What is a Network Protocol? - Types & List

Instructor: Luis Cruz

Luis is an IT executive with over 18 years of experience and has a master's degree in Management Information Systems.

Network protocols. You use them every day. Some even every minute, yet most people wouldn't know it. Network protocols are simply the rules the internet lives by. In this lesson, we'll learn what network protocols and look at the different types.

Network Protocols

So you need to get to your aunt Gretchen's house for a Sunday dinner. You get in your car, put your seat belt on, and start your car. Turn the lights on if it's already dark. When you get to the stop sign, you make a full stop, look left, right, then left again. No one is coming, so you go. You drive down the street, not to exceed the 40 MPH speed limit, and approach a red traffic light as you get in the left turning lane. You wait for the left turn signal to turn green, then you are on the highway and off to your aunt's house.

You arrive safely and on time because most of us are law-abiding citizens. We follow traffic laws. Good thing too! She made your favorite corn soufflé. Computers, and virtually any device that communicates on the internet, are law-abiding citizens as well! Network Protocols are traffic laws in the cyber-world. They define the rules and specifications for how communication happens on the information super-highway.

Network Protocols are Traffic Laws for the Internet
Network Protocol Traffic Laws

On a network, the cars on the road are called data packets, and there are literally hundreds of trillions of them. Imagine the traffic jam that would result from not following the laws-of-the-road on the network. Whether it's the largest network in the world, the internet, or a small home network, Network protocols ensure that devices can communicate with each other over a network.

To ensure safe roadways, drivers follow the same set of traffic laws. Likewise, devices on a network must use the same network protocol to communicate. If drivers followed different rule sets, there may be life-threatening accidents. Can you imagine a London driver driving using UK traffic laws in the United States? Yikes!

Without network protocols, instant messages wouldn't get to your friends, emails wouldn't get to their destinations, and websites wouldn't popup on your screen. Also, Google would be useless, and half the world would be lost.

Network Protocols: Basic Layers

Network protocols are broken up into categories called layers. Discussing the various layers is beyond the scope of this lesson, but suffice it to say that the first layer is closest to the electrical components, like the network cable of a computer. The last layer is closest to what a person interacts with, such as reading your email on the screen.

The Basic Network Layers
Basic Network Layers

Standard vs. Proprietary Network Protocols

Standard Protocols are some of the most commonly used protocols. Standard protocols are vetted by organizations such as the Internet Society, who's mission it is 'to promote the open development, evolution, and use of the Internet for the benefit of all people throughout the world'.

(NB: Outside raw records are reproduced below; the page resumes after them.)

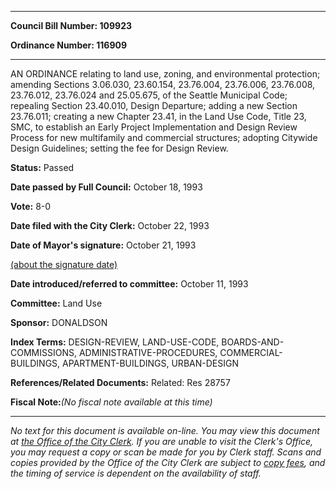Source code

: 

********

**Council Bill Number: 109923**
   
**Ordinance Number: 116909**
********

 AN ORDINANCE relating to land use, zoning, and environmental protection; amending Sections 3.06.030, 23.60.154, 23.76.004, 23.76.006, 23.76.008, 23.76.012, 23.76.024 and 25.05.675, of the Seattle Municipal Code; repealing Section 23.40.010, Design Departure; adding a new Section 23.76.011; creating a new Chapter 23.41, in the Land Use Code, Title 23, SMC, to establish an Early Project Implementation and Design Review Process for new multifamily and commercial structures; adopting Citywide Design Guidelines; setting the fee for Design Review.

**Status:** Passed
   
**Date passed by Full Council:** October 18, 1993
   
**Vote:** 8-0
   
**Date filed with the City Clerk:** October 22, 1993
   
**Date of Mayor's signature:** October 21, 1993
   
[(about the signature date)](/~public/approvaldate.htm)
   
   
   
**Date introduced/referred to committee:** October 11, 1993
   
**Committee:** Land Use
   
**Sponsor:** DONALDSON
   
   
**Index Terms:** DESIGN-REVIEW, LAND-USE-CODE, BOARDS-AND-COMMISSIONS, ADMINISTRATIVE-PROCEDURES, COMMERCIAL-BUILDINGS, APARTMENT-BUILDINGS, URBAN-DESIGN

**References/Related Documents:** Related: Res 28757

**Fiscal Note:**_(No fiscal note available at this time)_
********

_No text for this document is available on-line. You may view this document at [the Office of the City Clerk](http://www.seattle.gov/leg/clerk/contactUs.htm). If you are unable to visit the Clerk's Office, you may request a copy or scan be made for you by Clerk staff. Scans and copies provided by the Office of the City Clerk are subject to [copy fees](http://clerk.seattle.gov/~public/clerkfees.htm), and the timing of service is dependent on the availability of staff._

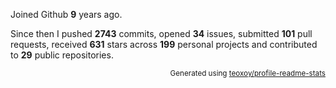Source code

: Joined Github **9** years ago.

Since then I pushed **2743** commits, opened **34** issues, submitted **101** pull requests, received **631** stars across **199** personal projects and contributed to **29** public repositories.

<p align="right"><sub>Generated using <a href="https://github.com/marketplace/actions/profile-readme-stats">teoxoy/profile-readme-stats</a></sub></p>
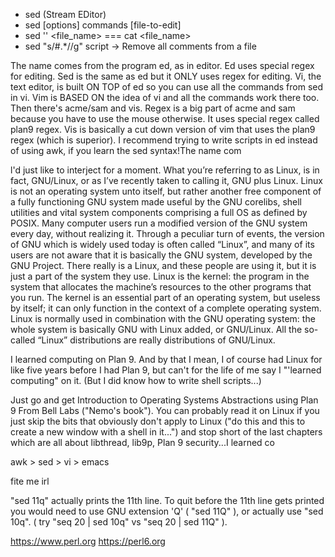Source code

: 
- sed‏ (Stream EDitor)
- sed [options] commands [file-to-edit]
- sed '' <file_name> === cat <file_name>
- sed "s/#.*//g" script -> Remove all comments from a file



The name comes from the program ed, as in editor. Ed uses special regex for editing. Sed is the same as ed but it ONLY uses regex for editing. Vi, the text editor, is built ON TOP of ed so you can use all the commands from sed in vi. Vim is BASED ON the idea of vi and all the commands work there too. 
Then there's acme/sam and vis. Regex is a big part of acme and sam because you have to use the mouse otherwise. It uses special regex called plan9 regex. Vis is basically a cut down version of vim that uses the plan9 regex (which is superior). I recommend trying to write scripts in ed instead of using awk, if you learn the sed syntax!﻿The name com












l'd just like to interject for a moment. What you’re referring to as Linux, is in fact, GNU/Linux, or as I’ve recently taken to calling it, GNU plus Linux. Linux is not an operating system unto itself, but rather another free component of a fully functioning GNU system made useful by the GNU corelibs, shell utilities and vital system components comprising a full OS as defined by POSIX.
Many computer users run a modified version of the GNU system every day, without realizing it. Through a peculiar turn of events, the version of GNU which is widely used today is often called “Linux”, and many of its users are not aware that it is basically the GNU system, developed by the GNU Project. There really is a Linux, and these people are using it, but it is just a part of the system they use.
Linux is the kernel: the program in the system that allocates the machine’s resources to the other programs that you run. The kernel is an essential part of an operating system, but useless by itself; it can only function in the context of a complete operating system. Linux is normally used in combination with the GNU operating system: the whole system is basically GNU with Linux added, or GNU/Linux. All the so-called “Linux” distributions are really distributions of GNU/Linux.﻿












I learned computing on Plan 9. And by that I mean, I of course had Linux for like five years before I had Plan 9, but can't for the life of me say I "'learned computing" on it.  (But I did know how to write shell scripts...)

Just go and get Introduction to Operating Systems Abstractions using Plan 9 From Bell Labs ("Nemo's book"). You can probably read it on Linux if you just skip the bits that obviously don't apply to Linux ("do this and this to create a new window with a shell in it...") and stop short of the last chapters which are all about libthread, lib9p, Plan 9 security...﻿I learned co





awk > sed > vi > emacs

fite me irl﻿





"sed 11q" actually prints the 11th line. To quit before the 11th line gets printed you would need to use GNU extension 'Q' ( "sed 11Q" ), or actually use "sed 10q". ( try "seq 20 | sed 10q" vs "seq 20 | sed 11Q" ).﻿






https://www.perl.org
https://perl6.org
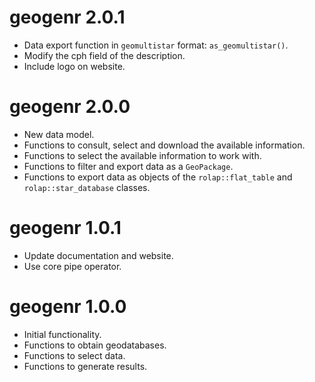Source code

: # geogenr 2.0.1
* Data export function in `geomultistar` format: `as_geomultistar()`.
* Modify the cph field of the description.
* Include logo on website.

# geogenr 2.0.0
* New data model.
* Functions to consult, select and download the available information.
* Functions to select the available information to work with. 
* Functions to filter and export data as a `GeoPackage`.
* Functions to export data as objects of the `rolap::flat_table` and 
`rolap::star_database` classes.

# geogenr 1.0.1
* Update documentation and website.
* Use core pipe operator.

# geogenr 1.0.0
* Initial functionality.
* Functions to obtain geodatabases.
* Functions to select data.
* Functions to generate results.

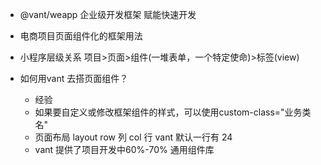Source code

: - @vant/weapp
  企业级开发框架 
  赋能快速开发

- 电商项目页面组件化的框架用法
- 小程序层级关系
  项目>页面>组件(一堆表单，一个特定使命)>标签(view)
- 如何用vant 去搭页面组件？ 
   - 经验
   - 如果要自定义或修改框架组件的样式，可以使用custom-class="业务类名"
   - 页面布局 layout
     row 列   col 行
     vant  默认一行有  24
   - vant 提供了项目开发中60%-70%  通用组件库
   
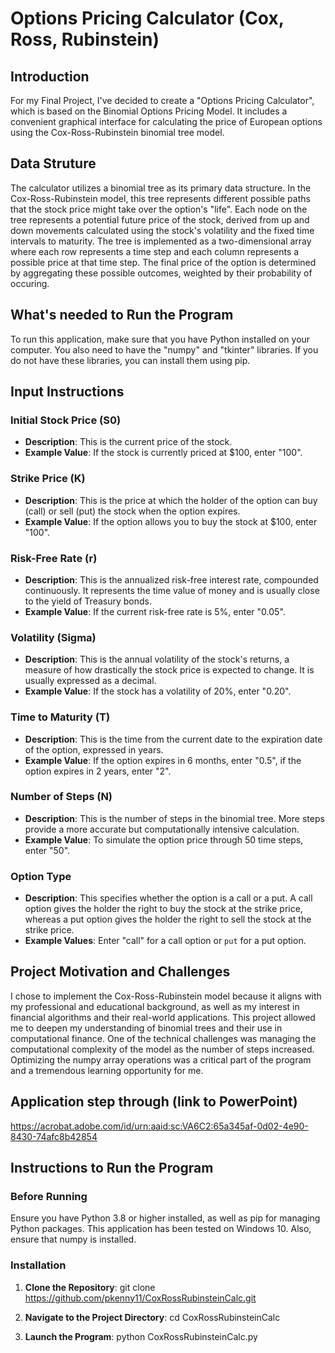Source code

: # Options Pricing Calculator (Cox, Ross, Rubinstein)

## Introduction
For my Final Project, I've decided to create a "Options Pricing Calculator", which is based on the Binomial Options Pricing Model. It includes a convenient graphical interface for calculating the price of European options using the Cox-Ross-Rubinstein binomial tree model.

## Data Struture
The calculator utilizes a binomial tree as its primary data structure. In the Cox-Ross-Rubinstein model, this tree represents different possible paths that the stock price might take over the option's "life". Each node on the tree represents a potential future price of the stock, derived from up and down movements calculated using the stock's volatility and the fixed time intervals to maturity. The tree is implemented as a two-dimensional array where each row represents a time step and each column represents a possible price at that time step. The final price of the option is determined by aggregating these possible outcomes, weighted by their probability of occuring.

## What's needed to Run the Program
To run this application, make sure that you have Python installed on your computer. You also need to have the "numpy" and "tkinter" libraries. If you do not have these libraries, you can install them using pip.

## Input Instructions
### Initial Stock Price (S0)
- **Description**: This is the current price of the stock.
- **Example Value**: If the stock is currently priced at $100, enter "100".

### Strike Price (K)
- **Description**: This is the price at which the holder of the option can buy (call) or sell (put) the stock when the option expires.
- **Example Value**: If the option allows you to buy the stock at $100, enter "100".

### Risk-Free Rate (r)
- **Description**: This is the annualized risk-free interest rate, compounded continuously. It represents the time value of money and is usually close to the yield of Treasury bonds.
- **Example Value**: If the current risk-free rate is 5%, enter "0.05".

### Volatility (Sigma)
- **Description**: This is the annual volatility of the stock's returns, a measure of how drastically the stock price is expected to change. It is usually expressed as a decimal.
- **Example Value**: If the stock has a volatility of 20%, enter "0.20".

### Time to Maturity (T)
- **Description**: This is the time from the current date to the expiration date of the option, expressed in years.
- **Example Value**: If the option expires in 6 months, enter "0.5", if the option expires in 2 years, enter "2". 

### Number of Steps (N)
- **Description**: This is the number of steps in the binomial tree. More steps provide a more accurate but computationally intensive calculation.
- **Example Value**: To simulate the option price through 50 time steps, enter "50".

### Option Type
- **Description**: This specifies whether the option is a call or a put. A call option gives the holder the right to buy the stock at the strike price, whereas a put option gives the holder the right to sell the stock at the strike price.
- **Example Values**: Enter "call" for a call option or `put` for a put option.

## Project Motivation and Challenges
I chose to implement the Cox-Ross-Rubinstein model because it aligns with my professional and educational background, as well as my interest in financial algorithms and their real-world applications. This project allowed me to deepen my understanding of binomial trees and their use in computational finance. One of the technical challenges was managing the computational complexity of the model as the number of steps increased. Optimizing the numpy array operations was a critical part of the program and a tremendous learning opportunity for me.

## Application step through (link to PowerPoint)

https://acrobat.adobe.com/id/urn:aaid:sc:VA6C2:65a345af-0d02-4e90-8430-74afc8b42854

## Instructions to Run the Program

### Before Running
Ensure you have Python 3.8 or higher installed, as well as pip for managing Python packages. This application has been tested on Windows 10. Also, ensure that numpy is installed.

### Installation
1. **Clone the Repository**: git clone https://github.com/pkenny11/CoxRossRubinsteinCalc.git

3. **Navigate to the Project Directory**: cd CoxRossRubinsteinCalc

4. **Launch the Program**: python CoxRossRubinsteinCalc.py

Standard Protocols are freely usable by people who make gadgets that communicate on a network. They don't have to worry about acquiring permission or paying royalties to use them. It's like driving your car on public roads. You don't have to pay for the framework (at least not directly) that supports traffic laws, such as traffic lights, signs, or painted traffic markings on the road.

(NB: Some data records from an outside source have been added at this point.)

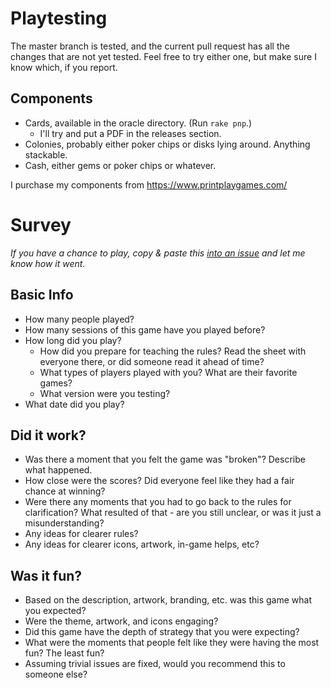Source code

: # Playtesting
The master branch is tested, and the current pull request has all the changes
that are not yet tested.  Feel free to try either one, but make sure I know
which, if you report.

## Components
* Cards, available in the oracle directory. (Run `rake pnp`.)
  * I'll try and put a PDF in the releases section.
* Colonies, probably either poker chips or disks lying around. Anything
  stackable.
* Cash, either gems or poker chips or whatever.

I purchase my components from https://www.printplaygames.com/

# Survey
_If you have a chance to play, copy & paste this [into an issue](https://github.com/blinks/ozymandias/issues/new) and let me know how it went._

## Basic Info
* How many people played?
* How many sessions of this game have you played before?
* How long did you play?
  * How did you prepare for teaching the rules? Read the sheet with everyone
    there, or did someone read it ahead of time?
  * What types of players played with you? What are their favorite games?
  * What version were you testing?
* What date did you play?

## Did it work?
* Was there a moment that you felt the game was "broken"? Describe what
  happened.
* How close were the scores? Did everyone feel like they had a fair chance at
  winning?
* Were there any moments that you had to go back to the rules for
  clarification? What resulted of that - are you still unclear, or was it just
  a misunderstanding?
* Any ideas for clearer rules?
* Any ideas for clearer icons, artwork, in-game helps, etc?

## Was it fun?
* Based on the description, artwork, branding, etc. was this game what you
  expected?
* Were the theme, artwork, and icons engaging?
* Did this game have the depth of strategy that you were expecting?
* What were the moments that people felt like they were having the most fun?
  The least fun?
* Assuming trivial issues are fixed, would you recommend this to someone else?
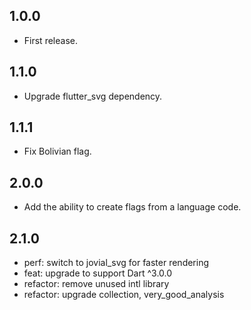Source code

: ## 1.0.0

* First release.

## 1.1.0

* Upgrade flutter_svg dependency.

## 1.1.1

* Fix Bolivian flag.

## 2.0.0

* Add the ability to create flags from a language code.

## 2.1.0
* perf: switch to jovial_svg for faster rendering
* feat: upgrade to support Dart ^3.0.0
* refactor: remove unused intl library
* refactor: upgrade collection, very_good_analysis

Occasionally companies will create their own private network protocols. These are called proprietary protocols. These protocols are usually owned by a company or individual, and becomes the Intellectual Property of the creator. If you wanted to use one you would have to obtain permission and pay a royalty.

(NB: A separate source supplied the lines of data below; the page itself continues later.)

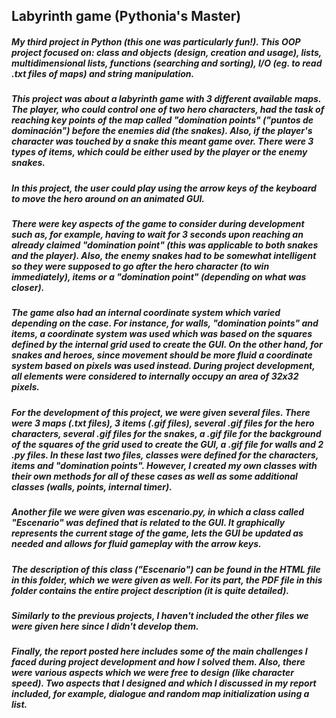 ## Labyrinth game (Pythonia's Master)

##### My third project in Python (this one was particularly fun!). This OOP project focused on: class and objects (design, creation and usage), lists, multidimensional lists, functions (searching and sorting), I/O (eg. to read .txt files of maps) and string manipulation.

##### This project was about a labyrinth game with 3 different available maps. The player, who could control one of two hero characters, had the task of reaching key points of the map called "domination points" ("puntos de dominación") before the enemies did (the snakes). Also, if the player's character was touched by a snake this meant game over. There were 3 types of items, which could be either used by the player or the enemy snakes.

##### In this project, the user could play using the arrow keys of the keyboard to move the hero around on an animated GUI. 

##### There were key aspects of the game to consider during development such as, for example, having to wait for 3 seconds upon reaching an already claimed "domination point" (this was applicable to both snakes and the player). Also, the enemy snakes had to be somewhat intelligent so they were supposed to go after the hero character (to win immediately), items or a "domination point" (depending on what was closer). 

##### The game also had an internal coordinate system which varied depending on the case. For instance, for walls, "domination points" and items, a coordinate system was used which was based on the squares defined by the internal grid used to create the GUI. On the other hand, for snakes and heroes, since movement should be more fluid a coordinate system based on pixels was used instead. During project development, all elements were considered to internally occupy an area of 32x32 pixels.

##### For the development of this project, we were given several files. There were 3 maps (.txt files), 3 items (.gif files), several .gif files for the hero characters, several .gif files for the snakes, a .gif file for the background of the squares of the grid used to create the GUI, a .gif file for walls and 2 .py files. In these last two files, classes were defined for the characters, items and "domination points". However, I created my own classes with their own methods for all of these cases as well as some additional classes (walls, points, internal timer).   

##### Another file we were given was escenario.py, in which a class called "Escenario" was defined that is related to the GUI. It graphically represents the current stage of the game, lets the GUI be updated as needed and allows for fluid gameplay with the arrow keys. 

##### The description of this class ("Escenario") can be found in the HTML file in this folder, which we were given as well. For its part, the PDF file in this folder contains the entire project description (it is quite detailed).

##### Similarly to the previous projects, I haven't included the other files we were given here since I didn't develop them.

##### Finally, the report posted here includes some of the main challenges I faced during project development and how I solved them. Also, there were various aspects which we were free to design (like character speed). Two aspects that I designed and which I discussed in my report included, for example, dialogue and random map initialization using a list.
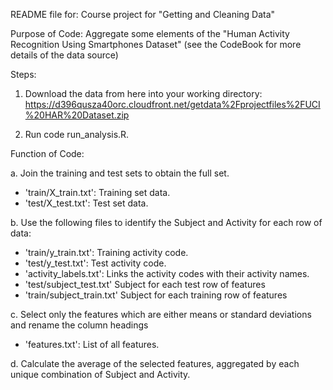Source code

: README file for:
Course project for "Getting and Cleaning Data"


Purpose of Code:
Aggregate some elements of the "Human Activity Recognition Using Smartphones Dataset"
(see the CodeBook for more details of the data source)

Steps:

1. Download the data from here into your working directory: https://d396qusza40orc.cloudfront.net/getdata%2Fprojectfiles%2FUCI%20HAR%20Dataset.zip

2. Run code run_analysis.R.

Function of Code:

a. Join the training and test sets to obtain the full set.
- 'train/X_train.txt': Training set data.
- 'test/X_test.txt': Test set data.

b. Use the following files to identify the Subject and Activity for each row of data:
- 'train/y_train.txt': Training activity code.
- 'test/y_test.txt': Test activity code.
- 'activity_labels.txt': Links the activity codes with their activity names.
- 'test/subject_test.txt' Subject for each test row of features
- 'train/subject_train.txt' Subject for each training row of features

c. Select only the features which are either means or standard deviations and rename the column headings
- 'features.txt': List of all features.

d. Calculate the average of the selected features, aggregated by each unique combination of Subject and Activity.
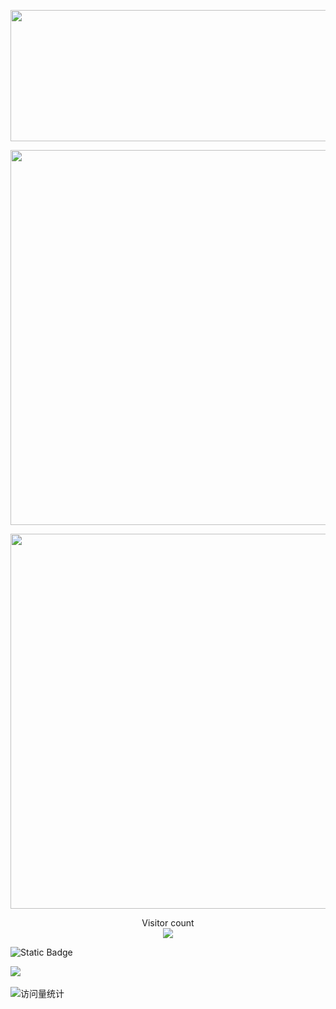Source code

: <p align="center"> 
  <img width="600" height="210" src="https://card.yuy1n.io/card/76561198267381956/dark,en,badge,group,badges,games,screenshots">
</p>

<p align="center"> 
  <img src="https://github-readme-stats.vercel.app/api?username=wuliao2019&show_icons=true&theme=tokyonight&hide_border=true&include_all_commits=true&count_private=true" width="600"/>
</p>

<p align="center"> 
  <img src="https://github-readme-stats.vercel.app/api/top-langs/?username=wuliao2019&layout=compact&theme=tokyonight" width="600"/>
</p>

<p align="center"> 
  Visitor count</br>
  <img src="https://profile-counter.glitch.me/wuliao2019/count.svg" />
</p>

<!-- profile logo 个人资料徽标 -->
<div>
  <img alt="Static Badge" src="https://img.shields.io/badge/Bilibili-FB7299?style=flat-square&logo=bilibili&logoColor=F4F4F4&link=https%3A%2F%2Fspace.bilibili.com%2F44778675">

  <a href="https://blog.sunguoqi.com/"><img src="https://img.shields.io/badge/Website-博客-blue" /></a>&emsp;
  <!-- visitor statistics logo 访问量统计徽标 -->
  <img src="https://komarev.com/ghpvc/?username=sun0225SUN&label=Views&color=0e75b6&style=flat" alt="访问量统计" />
</div>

Standard vs. Proprietary Example

The iMessage protocol is a proprietary protocol from Apple. If two people have Apple iPhones, they can send text messages using the iMessage protocol. This shows up as a blue bubble on the iPhone. However, an iPhone and a Android phone would have to fall back to the SMS standard protocol that both devices understand. Your messages shows using the green bubble on the iPhone.

Proprietary iMessage Protocol
Proprietary iMessage Protocol

Standard SMS Protocol
Standard SMS Protocol

Many companies choose to design a proprietary network protocol when they feel that it will make their product function more efficiently or give them a competitive advantage. This would be similar to driving on a turnpike or express lane with tolls. You'll have a nicer ride, and get to your destination faster, but you will pay extra for it.